Text under study:
--- START ---

White walkers are frequently referred to as shadows. After Melisandre's shadowbaby disappeared Stannis was still alive, but weakened by the experience. We don't know for sure the process to create white walkers, but I suspect it includes blood sacrifice like the dragon hatching ritual did. If dragons are fire made flesh with the souls of humans inside, then ice made flesh would also have humans inside. It would make sense for there to be a type of rebirth - a transformation from human into ice. 

Reading over the Prologue to GOT hints at how a group of eight wildlings may have been sighted (by Will) right as they began this transformation. They are all laying as if asleep, but by the time Will brings Waymar Royce and Gared back to where he saw them, they were gone. Will noted that the firepit had not been used. Recall that Dany used a pyre to hatch the eggs, but if humans can be transformed into white walkers, then the cold would be used to "burn" the bodies to death, just as night is falling with a full moon.

How many white walkers come out of the woods to kill Waymar? I'm thinking the sole woman up the tree with the "far-eyes" was the priestess that was conducting the transformation, and I suspect she climbed down and walked away remaining human, with only the seven men being transformed.

PROLOGUE - (some bits omitted for clarity and to shorten)

--- END ---

[Keypoint coordinate data]

--- START ---

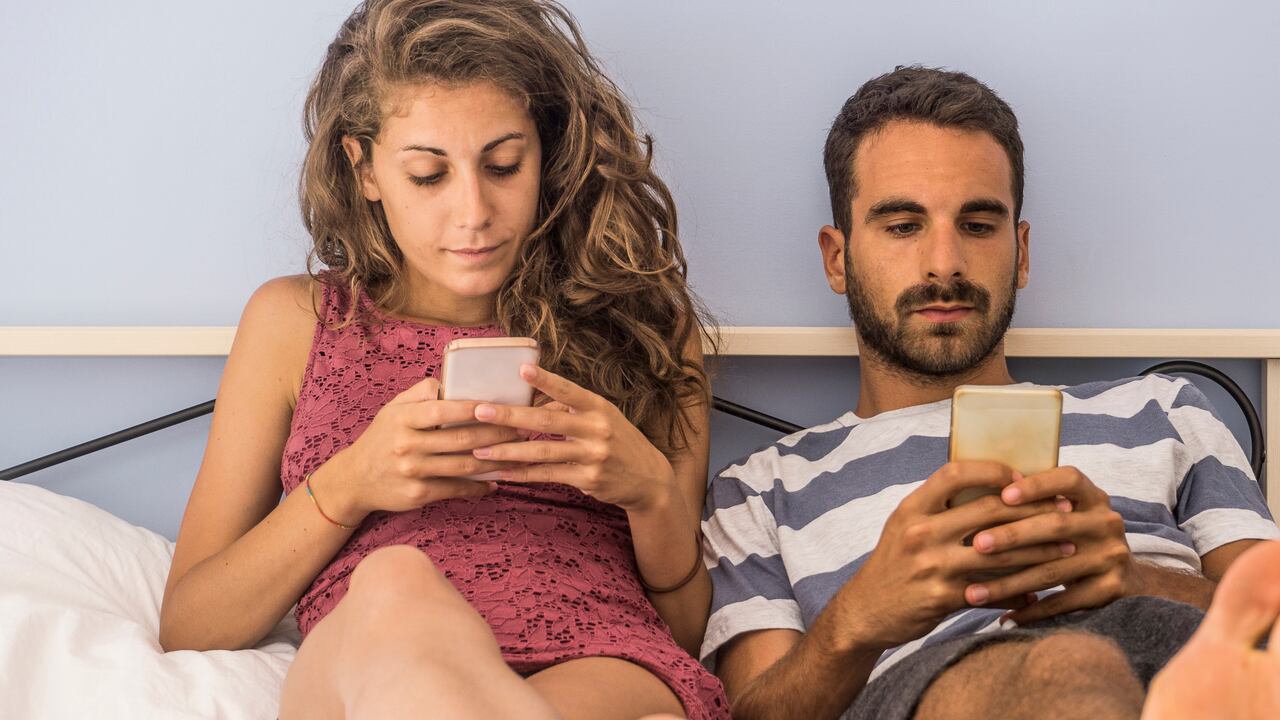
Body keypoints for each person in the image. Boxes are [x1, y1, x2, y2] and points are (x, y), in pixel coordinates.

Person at [157, 1, 729, 718]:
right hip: (381, 655)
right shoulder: (295, 322)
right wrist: (352, 482)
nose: (473, 212)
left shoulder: (646, 323)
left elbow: (682, 630)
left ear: (546, 152)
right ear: (362, 168)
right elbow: (191, 625)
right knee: (397, 581)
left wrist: (648, 492)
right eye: (429, 175)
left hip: (601, 665)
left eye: (503, 165)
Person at [700, 66, 1280, 720]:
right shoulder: (760, 490)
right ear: (838, 258)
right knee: (1068, 667)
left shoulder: (1164, 410)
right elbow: (754, 715)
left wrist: (1134, 576)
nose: (943, 263)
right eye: (902, 225)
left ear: (1020, 250)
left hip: (1192, 664)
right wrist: (859, 617)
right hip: (943, 685)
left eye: (977, 225)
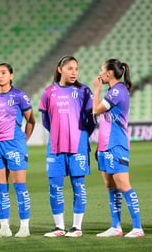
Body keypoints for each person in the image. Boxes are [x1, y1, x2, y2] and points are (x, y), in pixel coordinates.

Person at [39, 55, 95, 238]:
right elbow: (46, 121)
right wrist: (58, 132)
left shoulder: (84, 91)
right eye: (70, 68)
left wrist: (82, 135)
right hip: (55, 147)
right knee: (54, 186)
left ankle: (77, 227)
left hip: (78, 145)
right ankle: (59, 227)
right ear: (60, 69)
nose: (74, 72)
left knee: (78, 185)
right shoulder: (48, 92)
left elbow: (92, 119)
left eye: (76, 69)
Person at [92, 58, 144, 238]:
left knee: (123, 185)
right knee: (110, 185)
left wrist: (96, 90)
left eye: (101, 70)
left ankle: (137, 227)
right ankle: (116, 227)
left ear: (109, 73)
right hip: (105, 145)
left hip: (117, 144)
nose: (99, 74)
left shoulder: (118, 91)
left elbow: (96, 110)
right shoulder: (112, 90)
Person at [0, 63, 35, 238]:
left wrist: (24, 140)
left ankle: (24, 227)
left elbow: (31, 121)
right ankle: (4, 227)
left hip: (15, 145)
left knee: (20, 187)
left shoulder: (19, 96)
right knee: (0, 188)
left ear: (11, 76)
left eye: (3, 73)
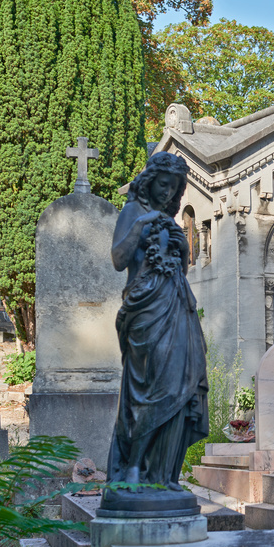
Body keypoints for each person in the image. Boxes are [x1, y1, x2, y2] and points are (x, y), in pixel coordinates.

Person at [107, 152, 208, 492]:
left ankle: (164, 475)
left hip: (177, 305)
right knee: (150, 388)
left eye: (175, 188)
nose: (168, 193)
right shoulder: (133, 212)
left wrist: (183, 253)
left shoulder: (169, 220)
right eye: (164, 184)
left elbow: (175, 269)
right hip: (144, 311)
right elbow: (119, 259)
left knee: (182, 382)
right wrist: (141, 225)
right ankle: (133, 466)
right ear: (150, 181)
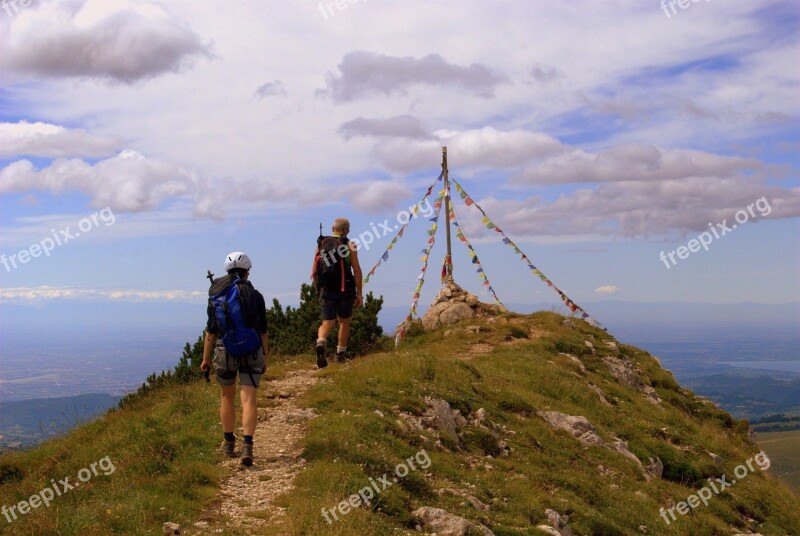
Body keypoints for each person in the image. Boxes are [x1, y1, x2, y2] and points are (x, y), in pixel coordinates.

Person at [201, 252, 268, 466]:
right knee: (248, 398)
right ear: (247, 271)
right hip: (251, 350)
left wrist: (206, 359)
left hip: (224, 350)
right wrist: (265, 355)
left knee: (226, 397)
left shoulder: (217, 296)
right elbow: (263, 331)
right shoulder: (255, 295)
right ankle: (248, 446)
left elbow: (211, 332)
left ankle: (229, 442)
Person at [312, 218, 363, 368]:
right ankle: (340, 355)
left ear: (333, 228)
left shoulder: (321, 244)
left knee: (327, 323)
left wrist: (318, 289)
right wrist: (359, 292)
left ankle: (321, 341)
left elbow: (315, 271)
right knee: (344, 321)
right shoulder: (349, 244)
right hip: (345, 288)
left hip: (326, 290)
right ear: (346, 230)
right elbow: (357, 270)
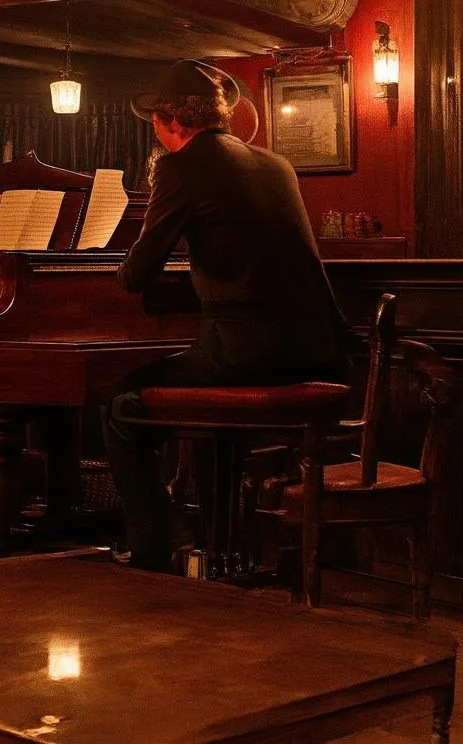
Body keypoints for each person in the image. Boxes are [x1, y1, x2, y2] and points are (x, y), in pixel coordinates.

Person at [104, 59, 350, 571]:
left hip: (246, 356)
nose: (153, 127)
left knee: (121, 405)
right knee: (180, 398)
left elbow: (137, 274)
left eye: (154, 118)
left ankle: (156, 542)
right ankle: (214, 536)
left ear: (172, 119)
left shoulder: (182, 166)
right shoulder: (274, 163)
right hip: (316, 350)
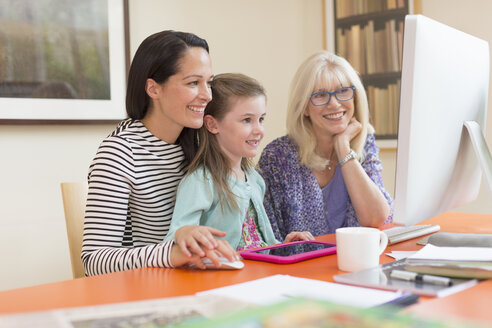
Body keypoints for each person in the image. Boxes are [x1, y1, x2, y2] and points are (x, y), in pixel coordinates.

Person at [82, 30, 237, 276]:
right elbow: (95, 260)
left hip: (197, 281)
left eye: (209, 82)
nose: (207, 94)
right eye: (193, 83)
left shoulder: (199, 144)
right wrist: (172, 251)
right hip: (145, 291)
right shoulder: (120, 153)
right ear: (153, 89)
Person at [164, 73, 313, 250]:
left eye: (261, 119)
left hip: (260, 273)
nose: (259, 130)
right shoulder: (200, 182)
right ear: (212, 125)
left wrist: (284, 245)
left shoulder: (254, 179)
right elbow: (175, 240)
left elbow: (260, 241)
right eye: (247, 120)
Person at [257, 51, 393, 243]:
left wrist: (343, 148)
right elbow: (266, 237)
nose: (335, 103)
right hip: (300, 269)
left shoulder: (364, 144)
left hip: (357, 263)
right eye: (320, 95)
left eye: (343, 91)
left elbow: (375, 217)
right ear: (304, 107)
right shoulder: (277, 156)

--- END ---

Your tasks:
a) Answer these questions about the white walker theory:
(i) How many wildlings did Will sight?
(ii) Whom did Will bring back to the place where he saw them?
(iii) What did Dany use to hatch the eggs?
b) List every named character mentioned in the white walker theory.
c) Extract the passage of the white walker theory that starts at the words "Reading over the" and ends after the words "and to shorten)".

Answers given:
a)
(i) Eight.
(ii) Waymar Royce and Gared.
(iii) A pyre.

b) Melisandre, Stannis, Will, Waymar Royce, Gared, Dany

c)
Reading over the Prologue to GOT hints at how a group of eight wildlings may have been sighted (by Will) right as they began this transformation. They are all laying as if asleep, but by the time Will brings Waymar Royce and Gared back to where he saw them, they were gone. Will noted that the firepit had not been used. Recall that Dany used a pyre to hatch the eggs, but if humans can be transformed into white walkers, then the cold would be used to "burn" the bodies to death, just as night is falling with a full moon.

How many white walkers come out of the woods to kill Waymar? I'm thinking the sole woman up the tree with the "far-eyes" was the priestess that was conducting the transformation, and I suspect she climbed down and walked away remaining human, with only the seven men being transformed.

PROLOGUE - (some bits omitted for clarity and to shorten)